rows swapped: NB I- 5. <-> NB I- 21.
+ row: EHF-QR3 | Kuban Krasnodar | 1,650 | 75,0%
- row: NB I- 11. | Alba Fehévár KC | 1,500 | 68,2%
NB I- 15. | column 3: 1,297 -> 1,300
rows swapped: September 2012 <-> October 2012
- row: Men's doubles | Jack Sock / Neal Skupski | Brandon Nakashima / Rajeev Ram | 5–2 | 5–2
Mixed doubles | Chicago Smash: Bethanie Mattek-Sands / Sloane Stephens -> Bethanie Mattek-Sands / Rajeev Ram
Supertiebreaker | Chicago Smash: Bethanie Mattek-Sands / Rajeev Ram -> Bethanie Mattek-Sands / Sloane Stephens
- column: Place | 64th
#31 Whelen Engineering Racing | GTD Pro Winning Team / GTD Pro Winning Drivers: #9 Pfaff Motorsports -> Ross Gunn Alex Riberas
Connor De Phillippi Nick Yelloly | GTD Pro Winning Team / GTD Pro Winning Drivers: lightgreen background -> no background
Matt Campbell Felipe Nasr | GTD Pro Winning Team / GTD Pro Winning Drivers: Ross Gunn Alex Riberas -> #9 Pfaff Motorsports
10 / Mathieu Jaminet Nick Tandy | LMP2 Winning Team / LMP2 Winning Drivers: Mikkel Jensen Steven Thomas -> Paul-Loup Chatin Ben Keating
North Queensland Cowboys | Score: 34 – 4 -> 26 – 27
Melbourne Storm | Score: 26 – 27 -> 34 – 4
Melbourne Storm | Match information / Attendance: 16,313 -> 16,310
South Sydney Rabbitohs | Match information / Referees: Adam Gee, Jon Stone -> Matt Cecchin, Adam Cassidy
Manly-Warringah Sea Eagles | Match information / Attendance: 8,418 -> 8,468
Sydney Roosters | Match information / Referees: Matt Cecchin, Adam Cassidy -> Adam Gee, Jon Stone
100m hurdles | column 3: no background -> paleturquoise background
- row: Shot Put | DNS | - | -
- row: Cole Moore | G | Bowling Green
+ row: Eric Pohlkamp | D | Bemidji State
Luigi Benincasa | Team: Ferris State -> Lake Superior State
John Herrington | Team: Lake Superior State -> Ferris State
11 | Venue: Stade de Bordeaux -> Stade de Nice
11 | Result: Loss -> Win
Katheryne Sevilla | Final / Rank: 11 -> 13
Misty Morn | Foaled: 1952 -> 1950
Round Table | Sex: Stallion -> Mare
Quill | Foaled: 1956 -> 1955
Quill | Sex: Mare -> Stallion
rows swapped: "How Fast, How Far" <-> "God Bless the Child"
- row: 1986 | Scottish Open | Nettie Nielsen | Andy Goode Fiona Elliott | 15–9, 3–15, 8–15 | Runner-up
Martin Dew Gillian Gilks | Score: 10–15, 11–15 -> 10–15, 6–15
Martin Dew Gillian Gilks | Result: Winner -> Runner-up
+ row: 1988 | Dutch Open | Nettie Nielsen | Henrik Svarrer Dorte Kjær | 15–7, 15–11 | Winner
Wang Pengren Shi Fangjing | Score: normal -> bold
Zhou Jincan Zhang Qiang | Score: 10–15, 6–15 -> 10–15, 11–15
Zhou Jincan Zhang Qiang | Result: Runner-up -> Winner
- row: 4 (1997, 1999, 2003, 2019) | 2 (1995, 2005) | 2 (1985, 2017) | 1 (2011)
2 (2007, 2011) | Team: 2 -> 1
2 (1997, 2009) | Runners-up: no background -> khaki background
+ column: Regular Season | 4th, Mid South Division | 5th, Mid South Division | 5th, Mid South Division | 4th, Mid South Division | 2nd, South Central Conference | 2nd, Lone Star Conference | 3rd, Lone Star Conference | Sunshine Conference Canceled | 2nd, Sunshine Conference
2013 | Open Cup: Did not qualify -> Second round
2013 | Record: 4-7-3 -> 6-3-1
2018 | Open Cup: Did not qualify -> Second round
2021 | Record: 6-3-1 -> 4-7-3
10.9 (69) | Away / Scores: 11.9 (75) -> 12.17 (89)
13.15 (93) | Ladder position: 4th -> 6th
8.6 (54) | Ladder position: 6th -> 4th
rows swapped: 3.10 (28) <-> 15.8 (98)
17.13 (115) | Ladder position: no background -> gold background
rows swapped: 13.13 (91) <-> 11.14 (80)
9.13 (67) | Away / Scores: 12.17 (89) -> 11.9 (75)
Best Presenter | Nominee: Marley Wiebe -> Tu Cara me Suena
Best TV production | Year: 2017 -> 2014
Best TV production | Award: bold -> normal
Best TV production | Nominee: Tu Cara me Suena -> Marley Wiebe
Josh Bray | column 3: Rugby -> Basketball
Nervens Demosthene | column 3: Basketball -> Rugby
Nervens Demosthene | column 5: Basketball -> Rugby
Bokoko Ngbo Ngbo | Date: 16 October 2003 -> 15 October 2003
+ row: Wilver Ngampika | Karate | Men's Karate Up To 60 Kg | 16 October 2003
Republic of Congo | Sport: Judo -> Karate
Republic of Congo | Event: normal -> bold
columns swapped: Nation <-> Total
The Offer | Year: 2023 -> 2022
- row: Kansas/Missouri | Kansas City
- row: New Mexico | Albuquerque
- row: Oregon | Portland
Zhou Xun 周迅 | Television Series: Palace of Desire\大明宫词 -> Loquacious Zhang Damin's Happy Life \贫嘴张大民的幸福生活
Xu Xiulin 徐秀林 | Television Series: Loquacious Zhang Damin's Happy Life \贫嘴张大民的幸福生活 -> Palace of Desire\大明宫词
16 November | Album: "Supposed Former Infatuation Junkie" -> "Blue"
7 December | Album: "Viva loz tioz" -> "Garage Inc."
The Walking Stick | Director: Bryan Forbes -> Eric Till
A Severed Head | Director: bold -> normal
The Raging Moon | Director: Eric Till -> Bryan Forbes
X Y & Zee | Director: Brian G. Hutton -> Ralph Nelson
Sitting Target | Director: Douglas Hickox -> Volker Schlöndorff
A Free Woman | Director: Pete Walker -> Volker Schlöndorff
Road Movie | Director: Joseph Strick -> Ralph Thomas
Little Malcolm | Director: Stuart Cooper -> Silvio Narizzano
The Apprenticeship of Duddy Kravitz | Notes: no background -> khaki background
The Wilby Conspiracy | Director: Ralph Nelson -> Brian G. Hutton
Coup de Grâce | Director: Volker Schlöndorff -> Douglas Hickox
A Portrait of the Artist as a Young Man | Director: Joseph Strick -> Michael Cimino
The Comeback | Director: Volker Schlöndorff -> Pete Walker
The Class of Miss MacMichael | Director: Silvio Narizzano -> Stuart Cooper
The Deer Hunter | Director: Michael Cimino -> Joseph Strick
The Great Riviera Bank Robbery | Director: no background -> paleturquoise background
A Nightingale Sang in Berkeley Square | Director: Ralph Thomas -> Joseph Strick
□ □ □
[EXERCISE OBJECTIVE]
List every line in the entries above that contains the word "Bethanie".

[TASK OUTPUT]
Mixed doubles | Chicago Smash: Bethanie Mattek-Sands / Sloane Stephens -> Bethanie Mattek-Sands / Rajeev Ram
Supertiebreaker | Chicago Smash: Bethanie Mattek-Sands / Rajeev Ram -> Bethanie Mattek-Sands / Sloane Stephens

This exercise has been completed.